I was reminded of that on his fourteenth birthday. He had volunteered to do the reading at our school’s Blessing of the Animals, in honor of Francis of Assisi.
It was a gorgeous fall day. Crisp. Sunny. Just the tips of the aspens turned yellow. The lower school choir sang. The entire school body and many of their parents sat in clusters on the soccer field. Dogs sat or wagged or gloried in attention. Two ducks. A hedgehog. Hamsters. A turtle. At least one kitten.
Then my son – 12 years after we worried why he wasn’t talking – stood at the podium and read the psalm he had been assigned. He looked tall and serious and handsome. His voice rang out across the field above the hum of excited children and their pets, and quieted them. Clear. Confident. Each word spoken for its meaning. A voice that you want to listen to, that you instinctively expect to say something wonderful and wise. Beautiful.
It is a good thing that all went well in March 2013, while on safari in South Africa. I have bad luck with vacation animals, and that was the only recent trip where the beasts were not on the attack even when our jeep got stuck a few yards from an alpha lion and his fiercer looking ladies.
On other trips, however, there were the all-night partying roosters who never learned to wait for sunrise.
The pack of chickens, led by Geraldine, who chased me through the barn, pecking at my calves because I had not brought them grapes.
The toad that made our dog vomit five times after going after “frog’s legs” for an appetizer.
The crazy swans who swarmed every time we went near the water, sending the kids into high-decibel shrieks and the Puritans in neighboring lake homes wishing we had never come.
And now, falling asleep each night, is it the swans or the frogs honking?

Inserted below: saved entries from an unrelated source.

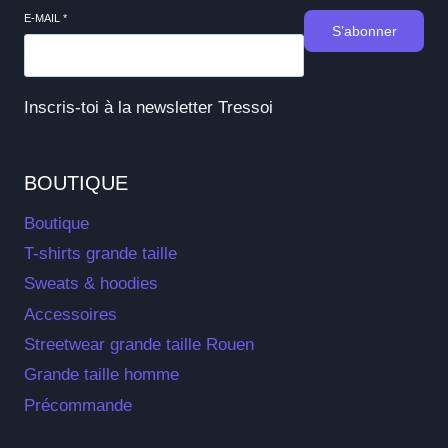
E-MAIL
*
S’abonner
Inscris-toi à la newsletter Tressoi
BOUTIQUE
Boutique
T-shirts grande taille
Sweats & hoodies
Accessoires
Streetwear grande taille Rouen
Grande taille homme
Précommande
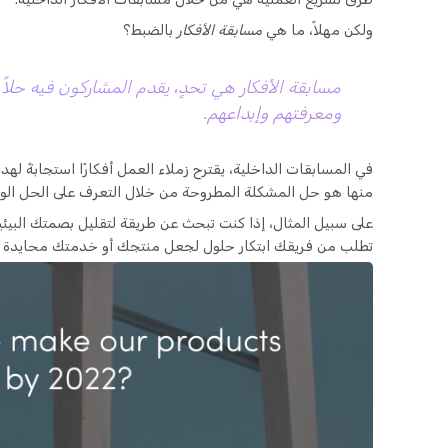
ولكن مهلاً، ما هي
مسابقة الأفكار
بالضبط؟
مسابقة الأفكار هي تحدٍ، يقدم المشاركون فيه حلاً
ومعرفتهم وإبداعهم.
في المسابقات الداخلية، يقترح زملاء العمل أفكارًا استجابةً 
منها هو حل المشكلة المطروحة من خلال التعرف على الحل الوا
على سبيل المثال، إذا كنت تبحث عن طريقة لتقليل بصمتك البيئي
تطلب من فريقك ابتكار حلول لجعل منتجك أو خدمتك محايدة لل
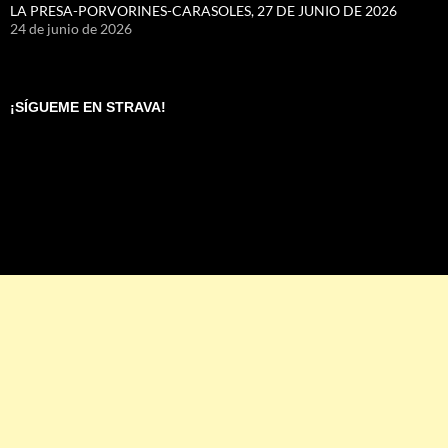
LA PRESA-PORVORINES-CARASOLES, 27 DE JUNIO DE 2026
24 de junio de 2026
¡SÍGUEME EN STRAVA!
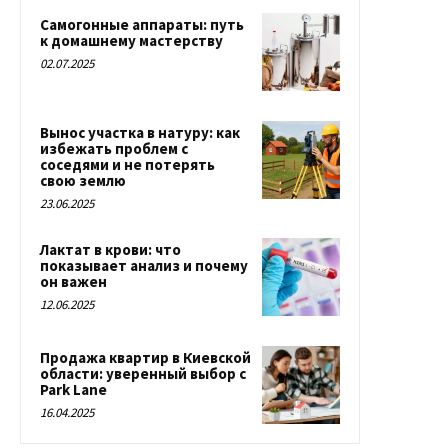
Самогонные аппараты: путь
к домашнему мастерству
02.07.2025
Вынос участка в натуру: как
избежать проблем с
соседями и не потерять
свою землю
23.06.2025
Лактат в крови: что
показывает анализ и почему
он важен
12.06.2025
Продажа квартир в Киевской
области: уверенный выбор с
Park Lane
16.04.2025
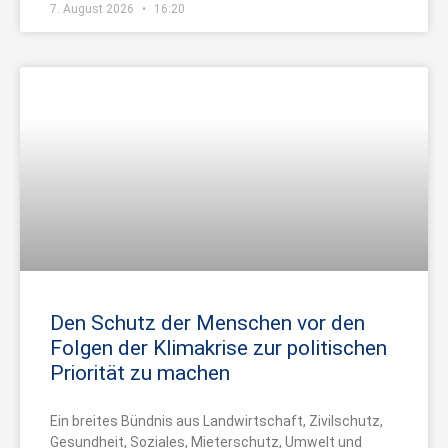
7. August 2026
16:20
Den Schutz der Menschen vor den
Folgen der Klimakrise zur politischen
Priorität zu machen
Ein breites Bündnis aus Landwirtschaft, Zivilschutz,
Gesundheit, Soziales, Mieterschutz, Umwelt und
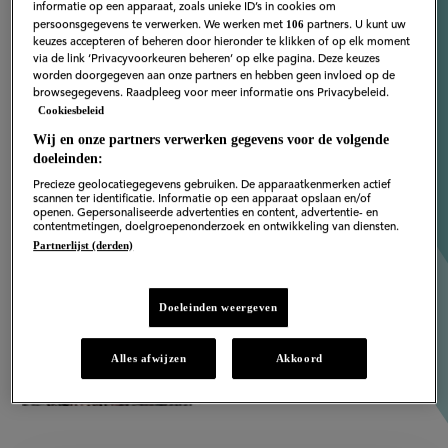
Corria Houthuizen
informatie op een apparaat, zoals unieke ID’s in cookies om
106
persoonsgegevens te verwerken. We werken met
partners. U kunt uw
keuzes accepteren of beheren door hieronder te klikken of op elk moment
via de link ‘Privacyvoorkeuren beheren’ op elke pagina. Deze keuzes
worden doorgegeven aan onze partners en hebben geen invloed op de
browsegegevens. Raadpleeg voor meer informatie ons Privacybeleid.
Cookiesbeleid
Wij en onze partners verwerken gegevens voor de volgende
doeleinden:
Precieze geolocatiegegevens gebruiken. De apparaatkenmerken actief
scannen ter identificatie. Informatie op een apparaat opslaan en/of
openen. Gepersonaliseerde advertenties en content, advertentie- en
contentmetingen, doelgroepenonderzoek en ontwikkeling van diensten.
Partnerlijst (derden)
Doeleinden weergeven
Alles afwijzen
Akkoord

I miss our dog. She may roam the halls, nails clicking on hardwood floors like an alarm clock we do not need to set, but she sleeps through the night and doesn’t bite when she is hungry.
This morning, we looked out our front window to see a squirrel chewing on our dog’s bone. He was sitting against the trunk of a big pine tree, nibbling away, while our dog watched with us from the window.
The dog whimpered, and my son worried that the squirrel will give her rabies.
So the bone ended up in the trash… to save the dog.